• **WHAT TO DO**: Exact copy, no pictures: set down every entry below as written.

• **EXTRACTED RECORDS**:
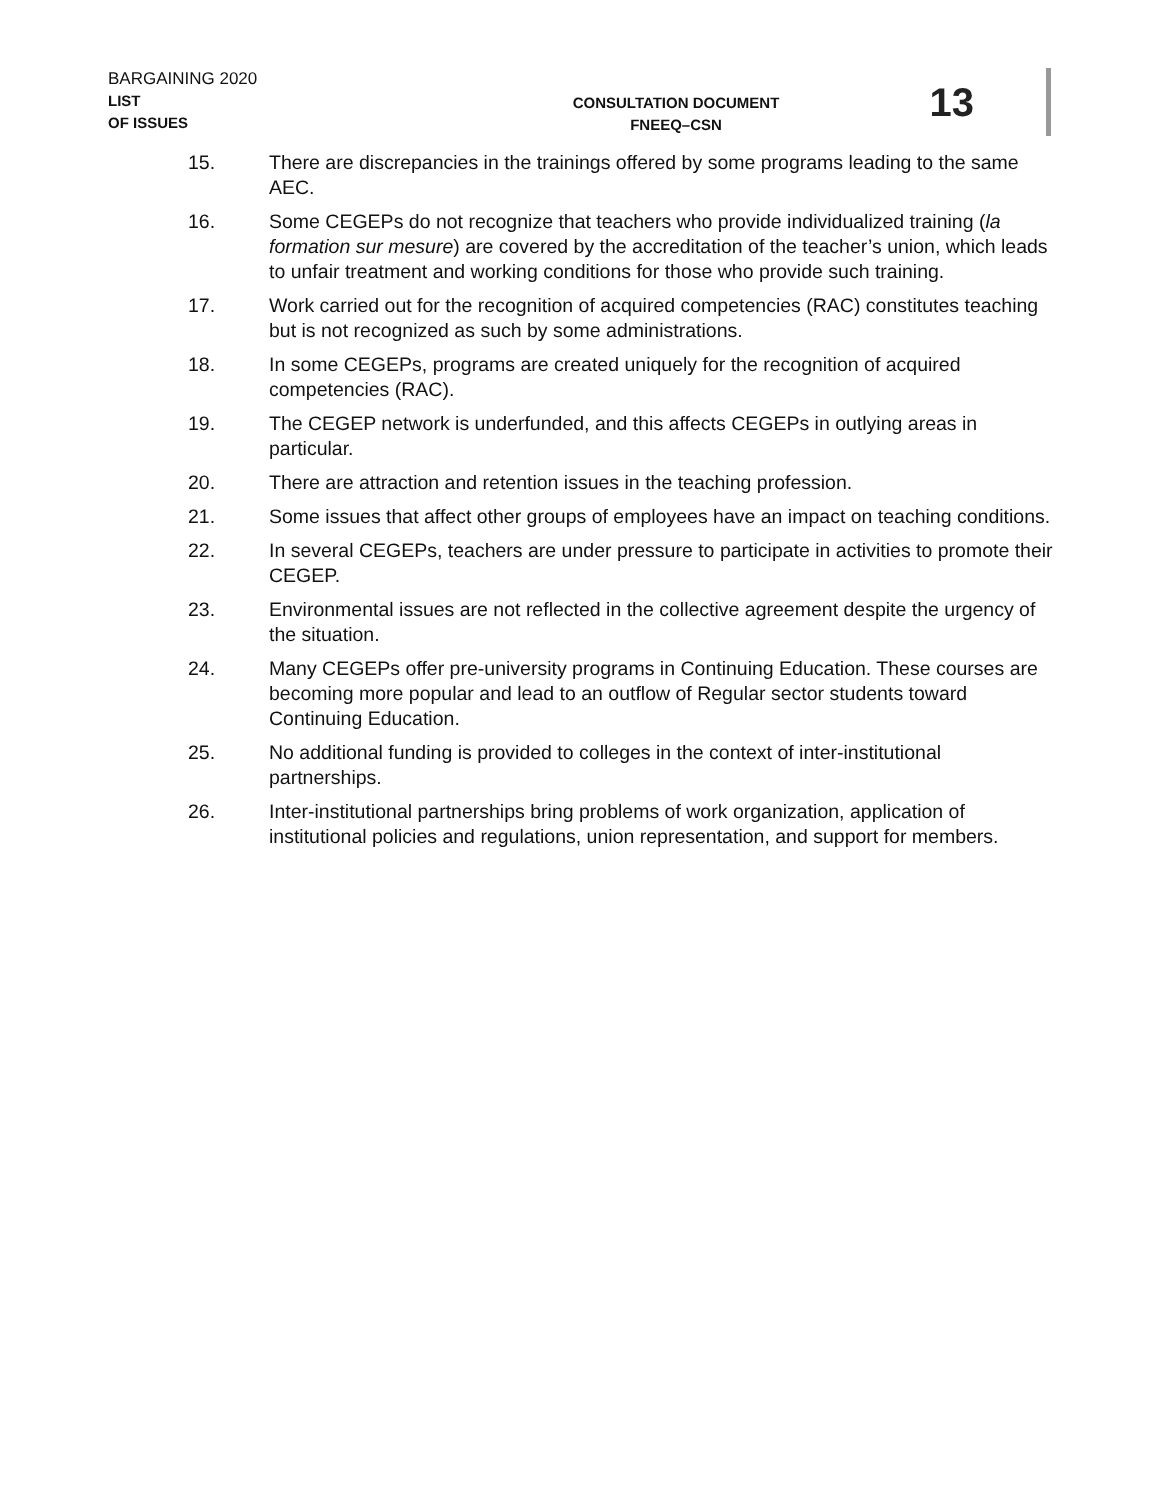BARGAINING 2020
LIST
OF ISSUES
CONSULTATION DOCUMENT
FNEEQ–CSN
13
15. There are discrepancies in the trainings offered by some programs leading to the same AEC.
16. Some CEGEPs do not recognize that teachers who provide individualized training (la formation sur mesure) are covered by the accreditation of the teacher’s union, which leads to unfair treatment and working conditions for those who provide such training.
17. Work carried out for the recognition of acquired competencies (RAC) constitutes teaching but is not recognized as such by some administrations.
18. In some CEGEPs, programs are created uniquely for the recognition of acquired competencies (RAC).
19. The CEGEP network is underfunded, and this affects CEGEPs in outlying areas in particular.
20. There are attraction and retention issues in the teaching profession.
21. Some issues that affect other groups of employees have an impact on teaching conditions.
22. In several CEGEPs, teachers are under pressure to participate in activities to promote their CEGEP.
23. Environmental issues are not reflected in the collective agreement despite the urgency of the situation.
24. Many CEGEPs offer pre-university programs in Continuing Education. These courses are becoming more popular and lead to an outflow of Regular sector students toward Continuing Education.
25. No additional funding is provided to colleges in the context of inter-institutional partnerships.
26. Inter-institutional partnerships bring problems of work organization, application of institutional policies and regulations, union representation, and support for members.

• **RESPONSE TO THE TASK**:
BARGAINING 2020
LIST
OF ISSUES
CONSULTATION DOCUMENT
FNEEQ–CSN
13
15. There are discrepancies in the trainings offered by some programs leading to the same AEC.
16. Some CEGEPs do not recognize that teachers who provide individualized training (la formation sur mesure) are covered by the accreditation of the teacher’s union, which leads to unfair treatment and working conditions for those who provide such training.
17. Work carried out for the recognition of acquired competencies (RAC) constitutes teaching but is not recognized as such by some administrations.
18. In some CEGEPs, programs are created uniquely for the recognition of acquired competencies (RAC).
19. The CEGEP network is underfunded, and this affects CEGEPs in outlying areas in particular.
20. There are attraction and retention issues in the teaching profession.
21. Some issues that affect other groups of employees have an impact on teaching conditions.
22. In several CEGEPs, teachers are under pressure to participate in activities to promote their CEGEP.
23. Environmental issues are not reflected in the collective agreement despite the urgency of the situation.
24. Many CEGEPs offer pre-university programs in Continuing Education. These courses are becoming more popular and lead to an outflow of Regular sector students toward Continuing Education.
25. No additional funding is provided to colleges in the context of inter-institutional partnerships.
26. Inter-institutional partnerships bring problems of work organization, application of institutional policies and regulations, union representation, and support for members.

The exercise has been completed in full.